→ TASK DETAILS:
Reproduce the listing exactly and skip over any pictures.

→ INFORMATION PROVIDED:

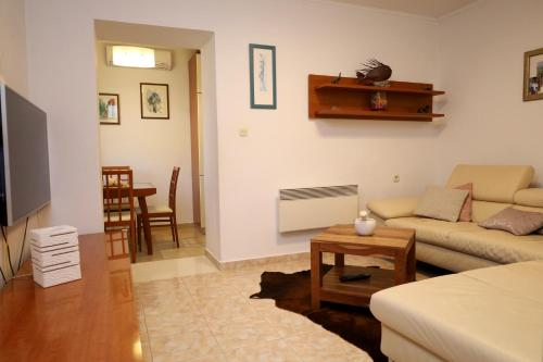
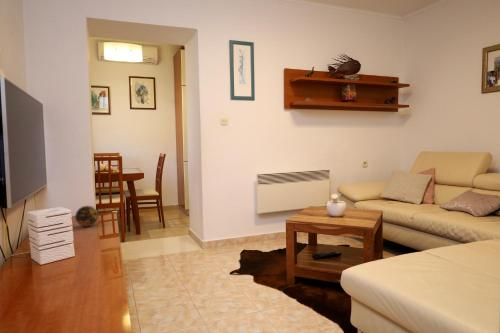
+ decorative orb [74,205,99,228]
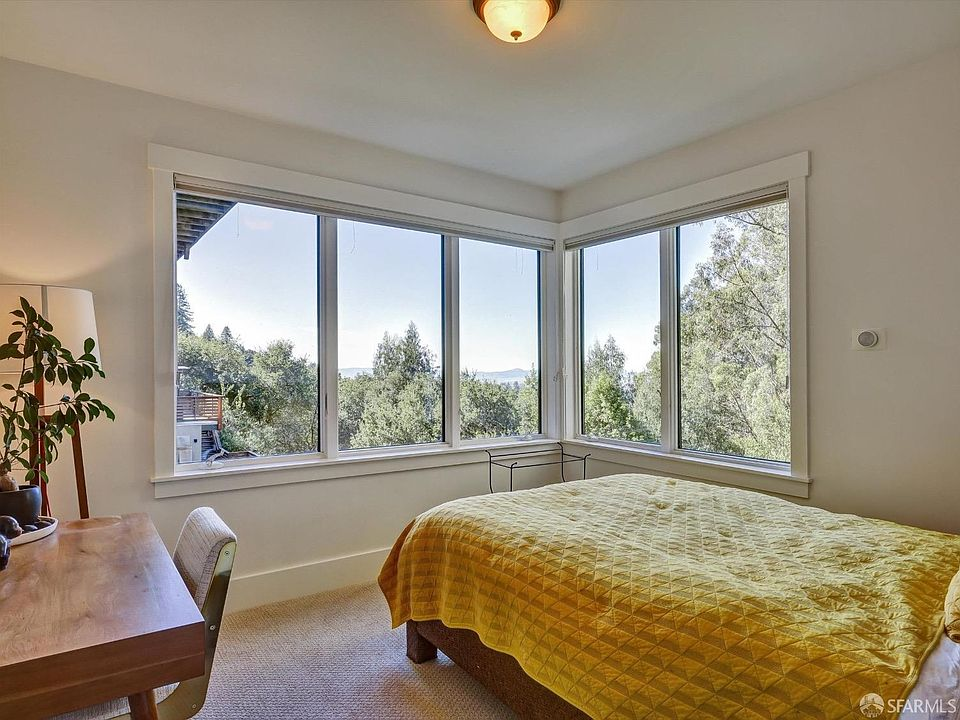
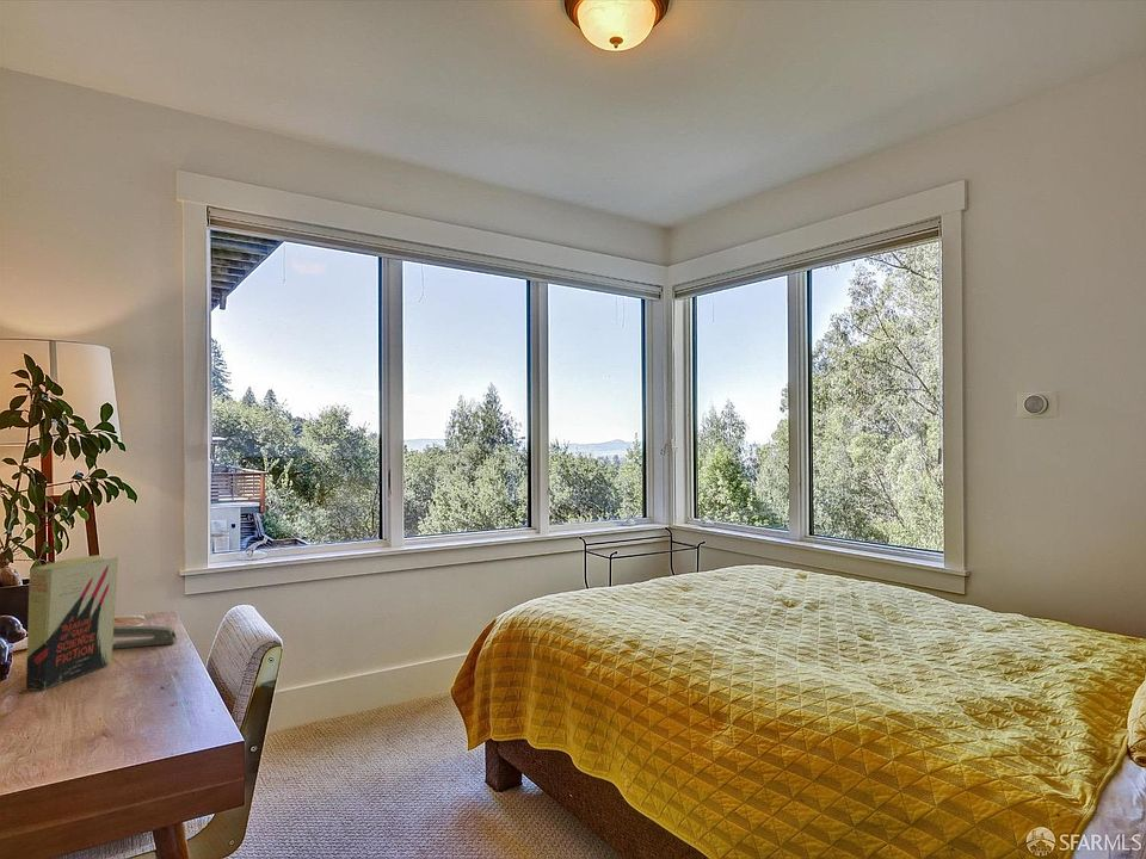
+ stapler [112,625,178,650]
+ book [25,554,119,692]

→ ANSWER TO THE PROBLEM:
+ decorative orb [74,205,99,228]
+ stapler [112,625,178,650]
+ book [25,554,119,692]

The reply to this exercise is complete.